Lo que más me preocupa hoy, en realidad, creo que es la crueldad. En medio de una atmósfera reaccionaria, permea en todas las esferas de la vida una tendencia a la deshumanización, a dejar de ver al otro como un ser humano con vida, dignidad intrínseca, deseos, aspiraciones; con la mediación de una pantalla, consideramos que el otro puede ser reducido o a carne o al rol del bufón. Cada concursante de La Casa de los Gemelos, por mucho que la venda, sigue siendo una vida absolutamente propia, vida que nadie puede arrebatarle. Cuando miramos el programa, sin embargo, se olvida esta vida y se olvida esa dignidad; el horror y la destrucción son asumidos como la condición más básica. No dejo de pensar que esto no es una excepción, sino un síntoma más de una condición endémica a la sociedad contemporánea, otra cepa de una capacidad creciente y mutante para la aniquilación del otro. 

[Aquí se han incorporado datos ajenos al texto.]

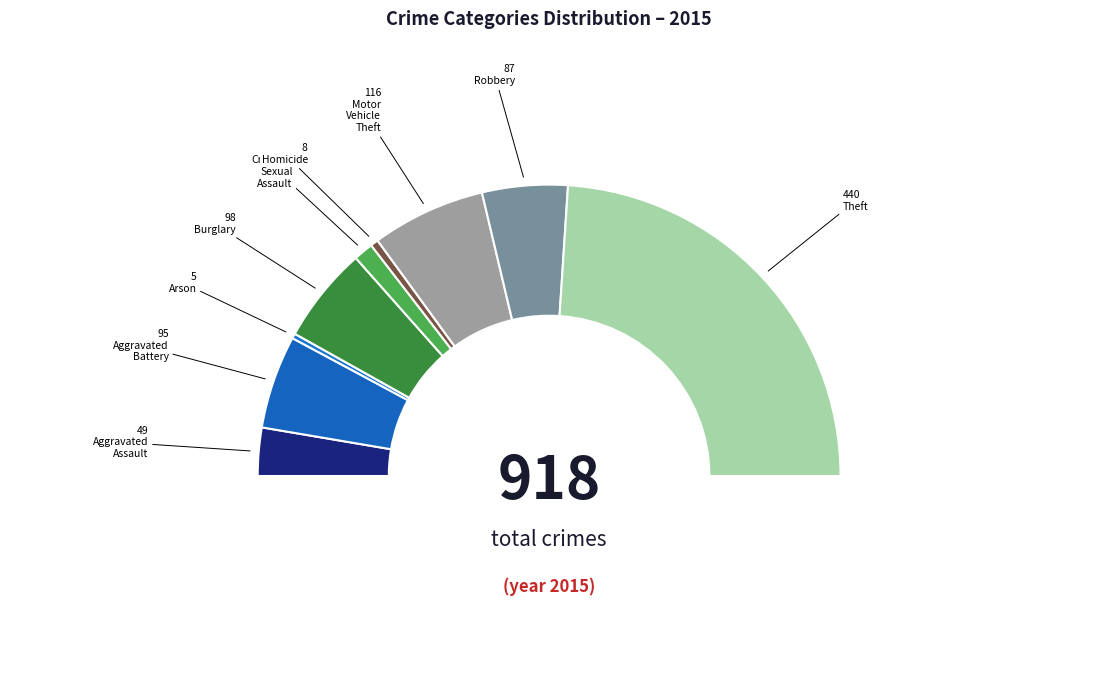

Do Motor Vehicle Theft and Arson together represent more than half of the pie?

No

Como esta es mi última columna del año, y ya nos seguiremos leyendo en 2026, pienso que quizá deberíamos entrar —quizá alguien escoja perversamente las campanadas de La Casa de los Gemelos tras leerme— en el año nuevo haciéndonos esa pregunta: qué crueldad hacemos y dejamos hacer, cómo vemos y miramos y nos preocupamos por lo demás, cuál es el tipo de indiferencia hacia la vida de los otros que permite que tanta brutalidad nos haga gracia, que concentra a millones delante de la barbarie, como quienes en otro siglo se presentaban a ver el garrote vil o las ejecuciones en la plaza pública. No está geográficamente muy lejos la plaza de esas ejecuciones de la misma en la que se reunirán muchos españolitos, como en la canción de Mecano, a comer las uvas y ver caer el carrillón. Intentemos, para 2026, desear menos crueldad en nuestros espectáculos.